What the task asks =
Retype the lines below verbatim, from the first line up to and including the line that contains "As read: 12.47".

Dataset items =
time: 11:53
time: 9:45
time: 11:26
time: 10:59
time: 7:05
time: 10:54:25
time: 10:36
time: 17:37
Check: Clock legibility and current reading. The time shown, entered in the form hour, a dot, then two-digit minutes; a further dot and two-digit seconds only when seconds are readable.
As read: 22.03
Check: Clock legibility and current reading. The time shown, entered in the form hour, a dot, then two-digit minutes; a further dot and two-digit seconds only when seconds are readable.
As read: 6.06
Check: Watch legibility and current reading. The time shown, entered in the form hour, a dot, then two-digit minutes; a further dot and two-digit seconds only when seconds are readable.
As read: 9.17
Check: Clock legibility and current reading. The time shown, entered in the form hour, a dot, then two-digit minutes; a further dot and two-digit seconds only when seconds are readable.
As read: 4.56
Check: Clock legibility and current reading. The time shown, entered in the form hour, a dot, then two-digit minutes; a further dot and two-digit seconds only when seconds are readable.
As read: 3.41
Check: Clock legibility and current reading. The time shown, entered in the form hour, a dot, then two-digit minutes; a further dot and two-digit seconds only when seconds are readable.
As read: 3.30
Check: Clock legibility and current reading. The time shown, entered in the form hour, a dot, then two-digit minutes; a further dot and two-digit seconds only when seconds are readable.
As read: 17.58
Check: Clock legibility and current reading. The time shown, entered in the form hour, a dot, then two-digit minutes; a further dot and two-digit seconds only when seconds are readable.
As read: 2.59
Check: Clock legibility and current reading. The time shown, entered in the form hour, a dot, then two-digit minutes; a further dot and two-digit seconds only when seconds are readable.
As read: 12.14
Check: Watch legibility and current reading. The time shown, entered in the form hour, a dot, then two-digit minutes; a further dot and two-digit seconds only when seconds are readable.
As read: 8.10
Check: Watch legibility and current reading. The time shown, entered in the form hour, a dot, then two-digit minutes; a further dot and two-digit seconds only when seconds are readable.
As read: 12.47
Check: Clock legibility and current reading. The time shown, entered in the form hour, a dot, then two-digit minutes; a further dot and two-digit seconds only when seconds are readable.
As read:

Answer to this exercise =
time: 11:53
time: 9:45
time: 11:26
time: 10:59
time: 7:05
time: 10:54:25
time: 10:36
time: 17:37
Check: Clock legibility and current reading. The time shown, entered in the form hour, a dot, then two-digit minutes; a further dot and two-digit seconds only when seconds are readable.
As read: 22.03
Check: Clock legibility and current reading. The time shown, entered in the form hour, a dot, then two-digit minutes; a further dot and two-digit seconds only when seconds are readable.
As read: 6.06
Check: Watch legibility and current reading. The time shown, entered in the form hour, a dot, then two-digit minutes; a further dot and two-digit seconds only when seconds are readable.
As read: 9.17
Check: Clock legibility and current reading. The time shown, entered in the form hour, a dot, then two-digit minutes; a further dot and two-digit seconds only when seconds are readable.
As read: 4.56
Check: Clock legibility and current reading. The time shown, entered in the form hour, a dot, then two-digit minutes; a further dot and two-digit seconds only when seconds are readable.
As read: 3.41
Check: Clock legibility and current reading. The time shown, entered in the form hour, a dot, then two-digit minutes; a further dot and two-digit seconds only when seconds are readable.
As read: 3.30
Check: Clock legibility and current reading. The time shown, entered in the form hour, a dot, then two-digit minutes; a further dot and two-digit seconds only when seconds are readable.
As read: 17.58
Check: Clock legibility and current reading. The time shown, entered in the form hour, a dot, then two-digit minutes; a further dot and two-digit seconds only when seconds are readable.
As read: 2.59
Check: Clock legibility and current reading. The time shown, entered in the form hour, a dot, then two-digit minutes; a further dot and two-digit seconds only when seconds are readable.
As read: 12.14
Check: Watch legibility and current reading. The time shown, entered in the form hour, a dot, then two-digit minutes; a further dot and two-digit seconds only when seconds are readable.
As read: 8.10
Check: Watch legibility and current reading. The time shown, entered in the form hour, a dot, then two-digit minutes; a further dot and two-digit seconds only when seconds are readable.
As read: 12.47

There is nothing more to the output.